Selon lui, les récentes modifications constitutionnelles en cours visent à permettre au Président en exercice de briguer un troisième mandat, une manœuvre qu’il juge anticonstitutionnelle. « L’opposition et la société civile se sont mobilisées. Les citoyens sont descendus dans la rue… Des manifestants ont été tués. Du sang a encore coulé sur notre sol », a-t-il déclaré avec émotion. Il a également critiqué l’inaction des partenaires internationaux, qualifiant leur attitude de « complicité passive » plutôt que de neutralité.
Le sénateur a établi une distinction cruciale entre deux formes de prise de pouvoir illégitime : le coup d’État militaire, généralement condamné et sanctionné, et le coup d’État constitutionnel, plus insidieux car camouflé sous une apparence de légalité. « Il n’existe pas de bons ou de mauvais coups d’État. Tous sont illégitimes », a-t-il insisté, appelant à une harmonisation des réactions internationales face à ces dérives.
Il a également pointé du doigt les failles structurelles des processus électoraux africains : dépendance des commissions électorales, invalidation sélective de candidats, et coupures d’internet lors des proclamations de résultats, qu’il considère comme un « aveu de défiance » des pouvoirs en place.
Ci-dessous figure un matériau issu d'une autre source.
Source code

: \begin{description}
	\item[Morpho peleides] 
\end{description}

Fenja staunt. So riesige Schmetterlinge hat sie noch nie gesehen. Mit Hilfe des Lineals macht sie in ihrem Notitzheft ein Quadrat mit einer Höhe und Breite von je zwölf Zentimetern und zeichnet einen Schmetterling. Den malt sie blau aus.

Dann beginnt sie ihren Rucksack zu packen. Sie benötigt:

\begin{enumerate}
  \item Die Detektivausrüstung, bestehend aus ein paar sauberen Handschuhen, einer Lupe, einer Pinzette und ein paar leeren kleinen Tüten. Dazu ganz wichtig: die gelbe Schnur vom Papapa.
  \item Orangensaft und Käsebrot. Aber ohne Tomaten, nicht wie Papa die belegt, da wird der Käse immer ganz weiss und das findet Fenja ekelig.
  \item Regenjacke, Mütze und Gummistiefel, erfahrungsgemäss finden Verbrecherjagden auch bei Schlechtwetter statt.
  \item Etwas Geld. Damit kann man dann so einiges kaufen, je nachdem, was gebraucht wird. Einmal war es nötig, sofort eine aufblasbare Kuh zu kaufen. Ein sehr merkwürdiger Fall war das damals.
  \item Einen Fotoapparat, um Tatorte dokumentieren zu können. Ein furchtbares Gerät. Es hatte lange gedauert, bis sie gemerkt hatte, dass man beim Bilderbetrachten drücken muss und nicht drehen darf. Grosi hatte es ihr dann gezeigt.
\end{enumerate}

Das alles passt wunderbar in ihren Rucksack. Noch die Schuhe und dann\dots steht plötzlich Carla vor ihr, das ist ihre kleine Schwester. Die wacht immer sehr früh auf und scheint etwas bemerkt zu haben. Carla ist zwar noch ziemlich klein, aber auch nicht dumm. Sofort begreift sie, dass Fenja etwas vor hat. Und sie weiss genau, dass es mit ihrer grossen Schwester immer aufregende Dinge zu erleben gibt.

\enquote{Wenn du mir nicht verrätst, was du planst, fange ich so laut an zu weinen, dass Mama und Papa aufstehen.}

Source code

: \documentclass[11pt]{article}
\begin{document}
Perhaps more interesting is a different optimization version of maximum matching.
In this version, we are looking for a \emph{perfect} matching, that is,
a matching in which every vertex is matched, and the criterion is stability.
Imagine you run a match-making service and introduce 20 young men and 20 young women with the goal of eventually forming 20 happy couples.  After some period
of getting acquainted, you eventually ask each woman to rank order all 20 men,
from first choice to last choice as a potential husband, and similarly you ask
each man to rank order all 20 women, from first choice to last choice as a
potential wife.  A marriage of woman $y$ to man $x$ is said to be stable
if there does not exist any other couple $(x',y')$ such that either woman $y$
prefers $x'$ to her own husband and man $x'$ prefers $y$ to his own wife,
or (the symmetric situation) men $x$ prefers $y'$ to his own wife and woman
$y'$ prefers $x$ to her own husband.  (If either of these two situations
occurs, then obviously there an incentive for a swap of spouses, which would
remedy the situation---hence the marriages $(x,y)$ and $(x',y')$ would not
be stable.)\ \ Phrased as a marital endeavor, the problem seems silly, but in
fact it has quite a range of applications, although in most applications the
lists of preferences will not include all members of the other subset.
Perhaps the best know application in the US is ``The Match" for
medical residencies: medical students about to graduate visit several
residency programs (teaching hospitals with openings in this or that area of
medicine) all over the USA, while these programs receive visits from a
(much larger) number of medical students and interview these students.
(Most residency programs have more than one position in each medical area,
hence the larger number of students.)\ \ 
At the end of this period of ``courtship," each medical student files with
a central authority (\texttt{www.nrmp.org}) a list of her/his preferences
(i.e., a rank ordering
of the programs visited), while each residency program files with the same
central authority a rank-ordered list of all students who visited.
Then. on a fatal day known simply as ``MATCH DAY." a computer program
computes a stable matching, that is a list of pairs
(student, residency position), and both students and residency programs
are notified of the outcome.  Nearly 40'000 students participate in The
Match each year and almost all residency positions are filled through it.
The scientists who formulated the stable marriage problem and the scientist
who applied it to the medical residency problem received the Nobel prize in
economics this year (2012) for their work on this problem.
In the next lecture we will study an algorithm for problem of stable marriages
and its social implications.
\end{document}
Pour y remédier, il a proposé quatre mesures fortes : la création d’une cellule africaine permanente de veille électorale, le développement d’une souveraineté numérique électorale, des audits transparents et inclusifs, ainsi qu’un protocole parlementaire d’observation pré-électorale couvrant l’ensemble du processus.
Enfin, il a évoqué le secteur minier congolais, soulignant que l’absence de démocratie effective désavantage les partenaires économiques occidentaux face à une concurrence qui, selon lui, ne respecte pas les mêmes règles.